You've heard the story before, haven't you? A preacher with a bandage on his face is standing before his congregation. "Excuse my appearance," he says. "I was thinking about my sermon while I was shaving, and I cut my face." After hearing the sermon, a listener advises, "Next time, why not think about your face and cut your sermon?"
Then there's this warning: "It's not too serious if people look at their watches while you preach. But if they shake them, watch out!"
Unfortunately, to many of our congregations, our need to cut our sermons is no laughing matter.
Long sermons hurt
It is practically impossible to end a long sermon with an effective conclusion and action step. By the time the preacher reaches the climax of such a sermon—when it's time to "take the order," or get the decision—people have quit listening.
Whatever portion of the sermon makes it too long detracts from the effectiveness of what went before.
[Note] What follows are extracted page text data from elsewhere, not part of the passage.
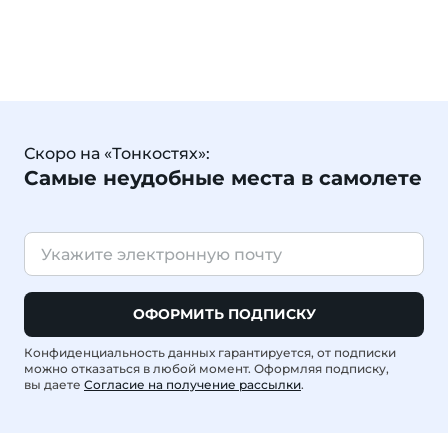
Скоро на «Тонкостях»:
Самые неудобные места в самолете
ОФОРМИТЬ ПОДПИСКУ
Конфиденциальность данных гарантируется, от подписки
можно отказаться в любой момент. Оформляя подписку,
вы даете
Согласие на получение рассылки
.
There is a listening curve. Benefit builds until the sermon gets to the top of that curve.
Then benefit begins to fall. We can actually preach until worshipers go away from church worse off than when they came even angry.
How long is too long?
When is a sermon too long? That's a tough question, because sermons can be lengthy without being long. Sermons that seem long are too long even if they're short.
Shallow, dawdling sermons seem long. Four minutes of the trite and obvious may seem to the audience like 40 minutes. Sermons seem short that vary from reason to emotion, argument to illustration, and, in delivery, from intimate to enthusiastic.
All things considered, the old rule of thumb still applies in most congregations and cultures: "If you don't strike oil in 30 minutes, stop boring."
Three ways to control length
To control the length of your sermon:
1. Prepare ruthlessly. The problem is not so much one of long-winded preachers who don't know they're taking too much into the pulpit. We soon learn that a particular amount of material will fill a particular number of minutes in the pulpit.
The problem is that we cheat as we prepare. "This is too important to leave out. Besides, it won't take long." And so we put things in, knowing full well we shouldn't. Deleting is difficult, especially if the ideas are our own. It's hard mental work deciding which is an A idea and which is a B. The excellent preacher is ruthless in preparation, putting a knife to the sermon's throat, eliminating every excess idea.
2. Preach empathically. The workday here at the office always starts with morning worship. When I was chairman of the worship committee, we got complaints that too many speakers were going over time. Everyone seemed to agree that everybody ought to cut back. Yet even some of the complainers went overtime when they spoke. Someone offered a simple yet profound analysis: "They all think they're exceptions."
Lengthy sermons usually evidence a subconscious ego problem. It's embarrassing to admit, but we presume that listening to us is more important than whatever else people might do.
Empathy means "feeling with." An empathic preacher realizes that although the sermon is the most important thing in the world to the preacher just now, he or she might feel very differently if some one else were preaching and the erst while preacher were in the audience trying to quiet a wet baby or worrying that a non-Christian husband was waiting impatiently in the car.
3. Conclude precisely. As an old Vermonter advised, "When you're done pumpin', let loose of the handle." Our sermons sometimes go on and on because we haven't thought through just how we're going to stop. A precisely prepared conclusion protects you and your people from the frustration of a Magellan sermon—one that keeps circling the earth while people pray for land.
The final rule in sermon length must always be Stop while your listeners wish there were more, rather than after they wish there had been less. Stop preaching before your people stop listening.